◆ Exercise:
Reproduce the following entries verbatim, omitting the pictures from your output.
-- Provided information follows --
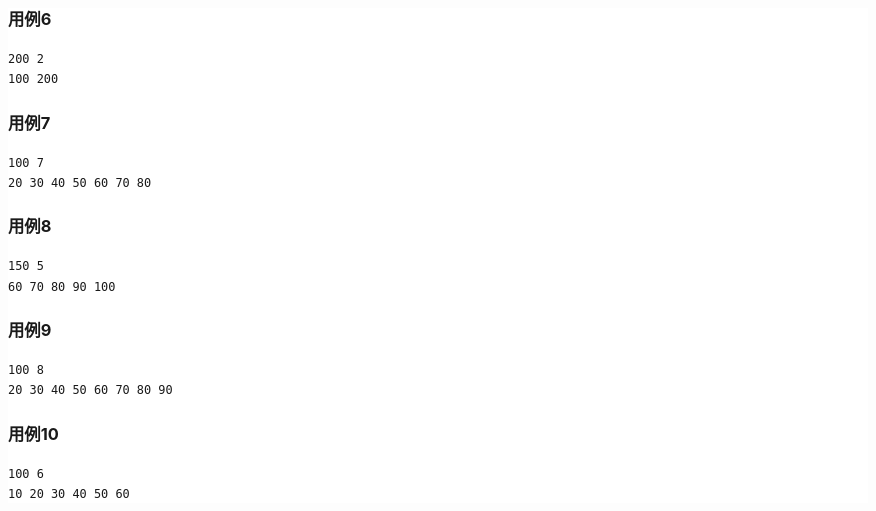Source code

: 
### 用例6

    
    
    200 2
    100 200
    

### 用例7

    
    
    100 7
    20 30 40 50 60 70 80
    

### 用例8

    
    
    150 5
    60 70 80 90 100
    

### 用例9

    
    
    100 8
    20 30 40 50 60 70 80 90
    

### 用例10

    
    
    100 6
    10 20 30 40 50 60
-- Provided information concluded --
◆ Finished exercise:
Source code

: 
### 用例6

    
    
    200 2
    100 200
    

### 用例7

    
    
    100 7
    20 30 40 50 60 70 80
    

### 用例8

    
    
    150 5
    60 70 80 90 100
    

### 用例9

    
    
    100 8
    20 30 40 50 60 70 80 90
    

### 用例10

    
    
    100 6
    10 20 30 40 50 60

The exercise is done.